In opentelemetry-ecto, there seems to be an escape hatch though - ability to provide a list of additional_attributes: https://github.com/open-telemetry/opentelemetry-erlang-contrib/blob/596fcbc2cbc53d6b31d1126e11a13c1a9ee36c0b/instrumentation/opentelemetry_ecto/lib/opentelemetry_ecto.ex#L122-L137. But it’s not clear to me at the moment how to provide a stacktrace (produced by Ecto) as an item in additional_attributes.

We’re using Google Cloud, which offers “Cloud Span” product, which recommends using OpenTelemetry and supports a stackTrace field in a span (see this).

So, I think potentially with some patching of opentelemetry-ecto and reading more of Google Cloud docs, sending spans containing Ecto stacktraces might work Will need to look more into this.

davydog187 · September 14, 2023, 1:43pm

Why do you need a stack trace? If you’re trying to get a stack trace for every span that is going to be expensive, not to mention a bit unnecessary if you’re adding your own spans to your application.

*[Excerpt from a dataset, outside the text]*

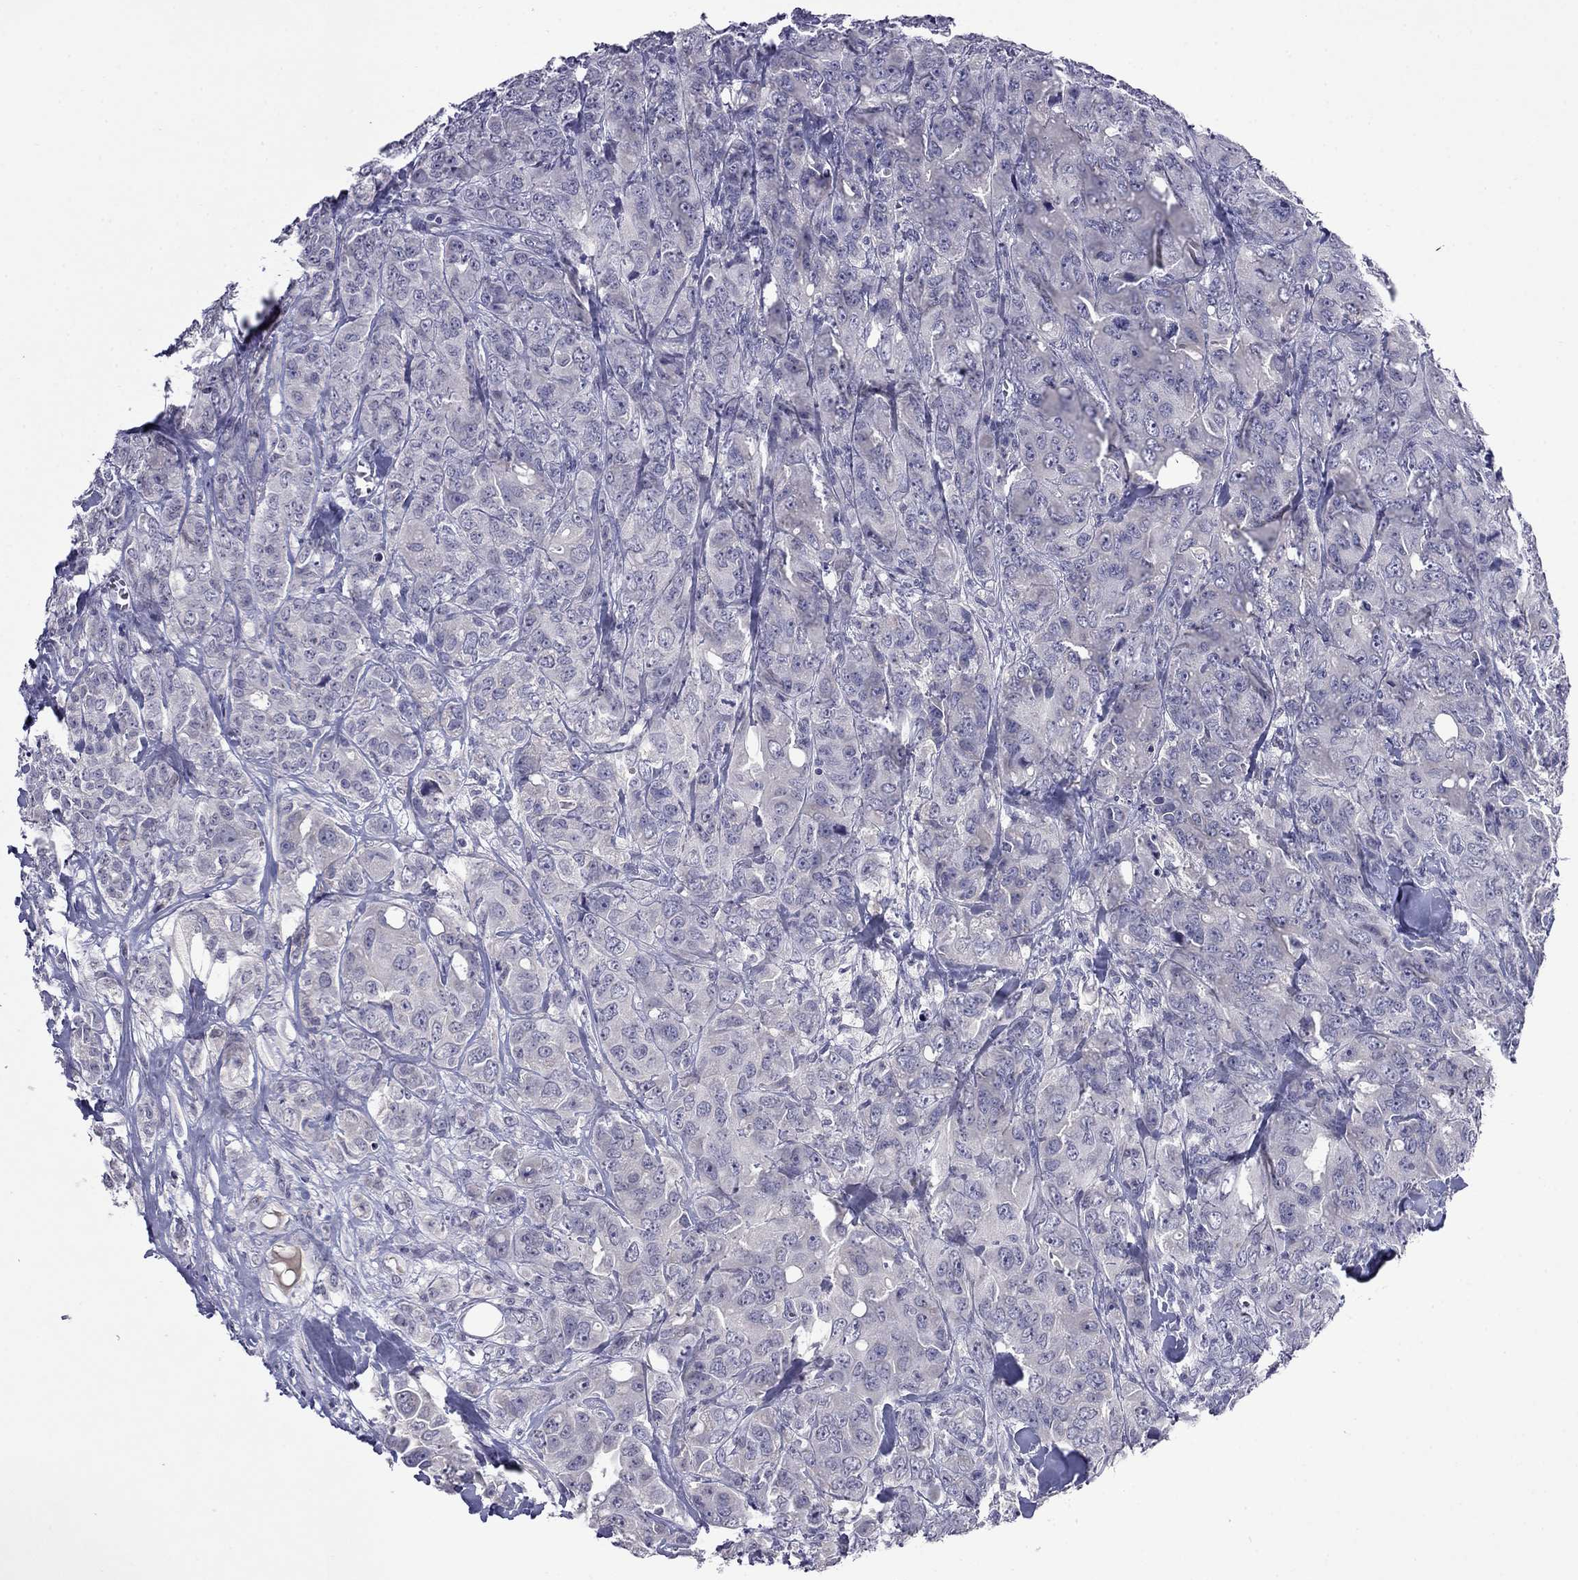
{"staining": {"intensity": "negative", "quantity": "none", "location": "none"}, "tissue": "breast cancer", "cell_type": "Tumor cells", "image_type": "cancer", "snomed": [{"axis": "morphology", "description": "Duct carcinoma"}, {"axis": "topography", "description": "Breast"}], "caption": "Immunohistochemistry (IHC) photomicrograph of breast cancer (infiltrating ductal carcinoma) stained for a protein (brown), which displays no staining in tumor cells.", "gene": "STAR", "patient": {"sex": "female", "age": 43}}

Let’s say you do want to create your own spans for some service/context functions in your application, you can add additional attributes like so

defmodule MyContext do
  require OpenTelemetry.Tracer
  alias OpenTelemetry.Tracer


  def list_products(%User{} = user) do
    attributes = %{user_id: user.id, user_name: user.name}
    Tracer.with_span "my-context:list_products", %{attributes: attributes} do
      MyApp.Repo.all(from p in Products, where: p.user_id == ^user.id)
    end
  end
end